··· Excerpt

You know, every time I go to see a game live, rather than watching on television, I always have mixed feelings about the experience. While I enjoy the opportunity to see the players up close and personal and to get a good view of the entire court to watch the movement of the players in space, I miss the certain things about the experience you get on television. You don’t get to see the replays, which means if something big happens, like Wroten’s monster dunk late in the 2nd half of the Arizona State game, that’s it until you get home. I noticed on the rare occassions ASU had a big play, they showed the replay. But, Wroten’s dunk? Nope. Also, anything remotely close, a foot on the sideline or a controversial call is not shown on the big screen. In addition, if your angle in the stands is not ideal and something big happpens, you often are left wondering exactly how it occurred. You are forced to ask fellow fans in the seats what happened. Lastly, there is no opportunity to take your eyes off the court, even for a second, or you might miss an important play. That being said, there are certain things you miss on television that you can only see live.
On Thursday night, I drove down from Flagstaff to Tempe to see the Huskies play Arizona State. While there were certainly some things that I could complain about in their grind it out 60-54 victory, there were also some glimpses into this team that you can only make in person that the television cameras do not show. These are glimpses that give me some reason for optimism.
Here are some notes I wrote down during the game of things that were not necessarily shown on TV:
1) First of all, for the 2nd straight year it appeared as though there was almost as much purple in the stands as red and gold. There are lots of Washington natives and alums in Arizona and they were there in full support. Shortly after ASU had made a run and the 3000 or so gold-clad fans started making noise, Wroten had his big dunk and a sea of purple rose up and yelled in admiration.
2) I saw a lot of leadership by Abdul Gaddy at key moments in the game. Most people will focus on his stat line, particularly his impressive 39 minutes on the floor. But, there were some things that happened in the timeouts and breaks in the action that bodes well for his growing into this leadership role on this team.
One such moment occurred at the 10:23 minute mark of the 2nd half. After Austin Sefarian-Jenkins lost his defensive post position and then over-compensated with an unnecessary foul on the Sun Devil post player, Gaddy immediately ran over to ASJ to give him advice and instruction about how to hold his position in the post and deal with that situation. Gaddy was standing on the floor showing ASJ how to hold his arms and move his legs to avoid that foul. Gaddy was also active in the huddle and on the floor talking to his teammates.
3) Speaking of ASJ, it is quite obvious Lorenzo Romar trusts him much more than Kemp Jr. and Martin Bruenig right now. If the minutes played are not indicative enough, then Romar’s body language is a dead give-away. Bruenig sat way at the far end of the bench the entire game, even past Brendan Sherrer, with his warm ups on. He clearly looked like he knew there was no way he was playing in the game.
Kemp Jr. also sat unused throughout most of the game. At the 12:57 point of the first half, after some nice defensive plays, ASJ came running up the court trailing a fast break clearly gassed and gave a slight hand gesture to Romar that he needed a break. Romar immediately turned to Desmond Simmons without hestitation instead of Kemp.

······
··· Record extracts

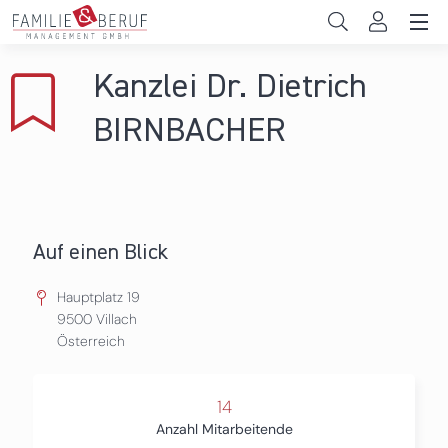
Direkt zum Inhalt
Unternehmen
Kanzlei Dr. Dietrich
Gemeinden
BIRNBACHER
Hochschulen
Persönliche Vereinbarkeit
Auf einen Blick
Das sind wir
Hauptplatz 19
News & Events
9500
Villach
Österreich
14
Anzahl Mitarbeitende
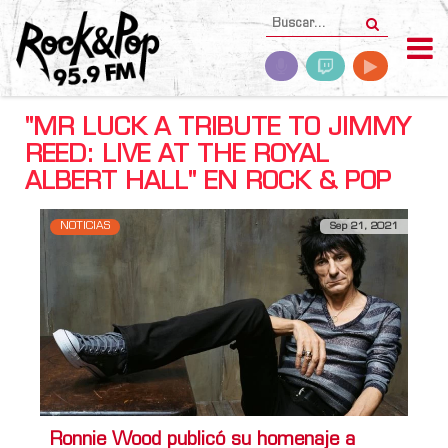
"MR LUCK A TRIBUTE TO JIMMY
REED: LIVE AT THE ROYAL
ALBERT HALL" EN ROCK & POP
NOTICIAS
Sep 21, 2021
Ronnie Wood publicó su homenaje a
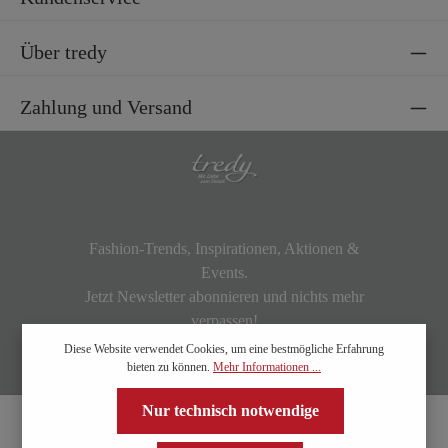
Über tredy
Zahlung und Versand
Fashion-Trends, Inspirationen, Aktionen &
Events.
Jetzt Newsletter abonnieren und nichts mehr
verpassen!
Diese Website verwendet Cookies, um eine bestmögliche Erfahrung
bieten zu können.
Mehr Informationen ...
Nur technisch notwendige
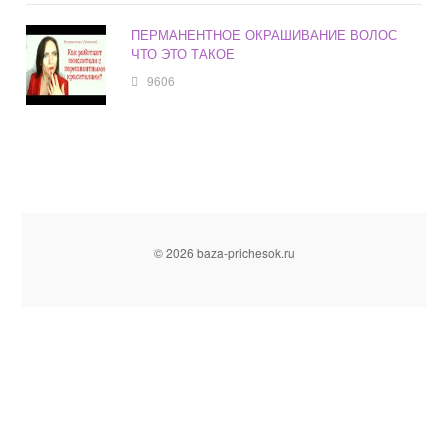
ПЕРМАНЕНТНОЕ ОКРАШИВАНИЕ ВОЛОС
ЧТО ЭТО ТАКОЕ
9606
© 2026 baza-prichesok.ru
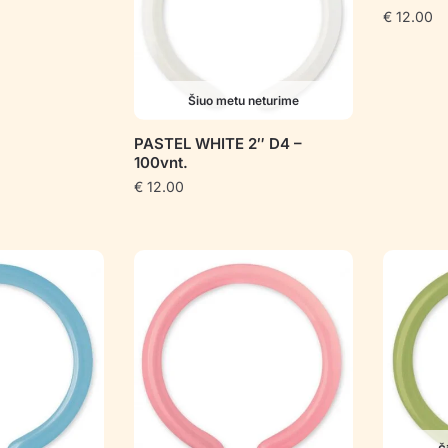
€
12.00
Šiuo metu neturime
PASTEL WHITE 2″ D4 –
100vnt.
€
12.00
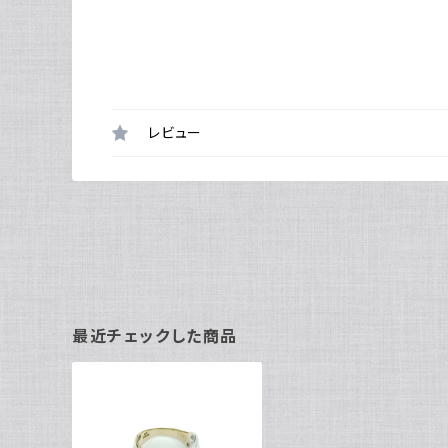
レビュー
最近チェックした商品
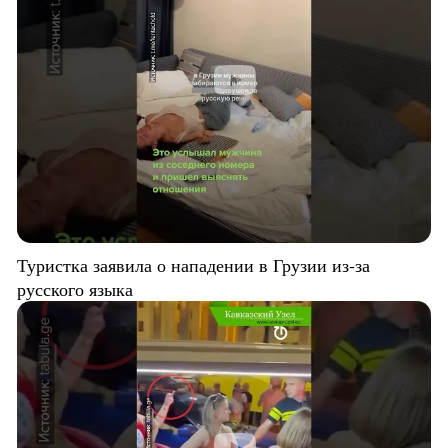
Туристка заявила о нападении в Грузии из-за
русского языка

······

* _Job A_
In the game notes on the Huskies' win at Arizona State, what evidence does the writer give that Lorenzo Romar trusts Austin Sefarian-Jenkins more than Kemp Jr. and Martin Bruenig? Answer in one to three sentences.
* _Job B_
Pick up the game notes on the Huskies' win at Arizona State after their last sentence and keep writing.

* _Exercise result A_
The writer points to the minutes played and to Romar's body language. Bruenig sat at the far end of the bench in his warm-ups the whole game, and Kemp Jr. went mostly unused. When a tired Sefarian-Jenkins signaled for a break, Romar turned right away to Desmond Simmons instead of Kemp.

* _Exercise result B_
Kemp Jr. eventually came in at the 4:04 mark of the 1st half. But, at the 2:33 mark, after just 90 seconds Kemp was owned by Bachynski on an inside move and a clearly frustrated Romar immediately turned to ASJ and told him to get back in there.
Amazingly, this huge looking tight end on the football team looks almost small out there on the basketball court. While he has more girth than many, his height puts him right in the middle of those on the floor. But, what I love about ASJ, and Romar clearly seems to as well, is that he doesn’t take a play off. He works hard to establish his post presence, is active fighting to defend 7-footers, and gives it his all on every play. Other than Wroten, ASJ was the difference maker in the game.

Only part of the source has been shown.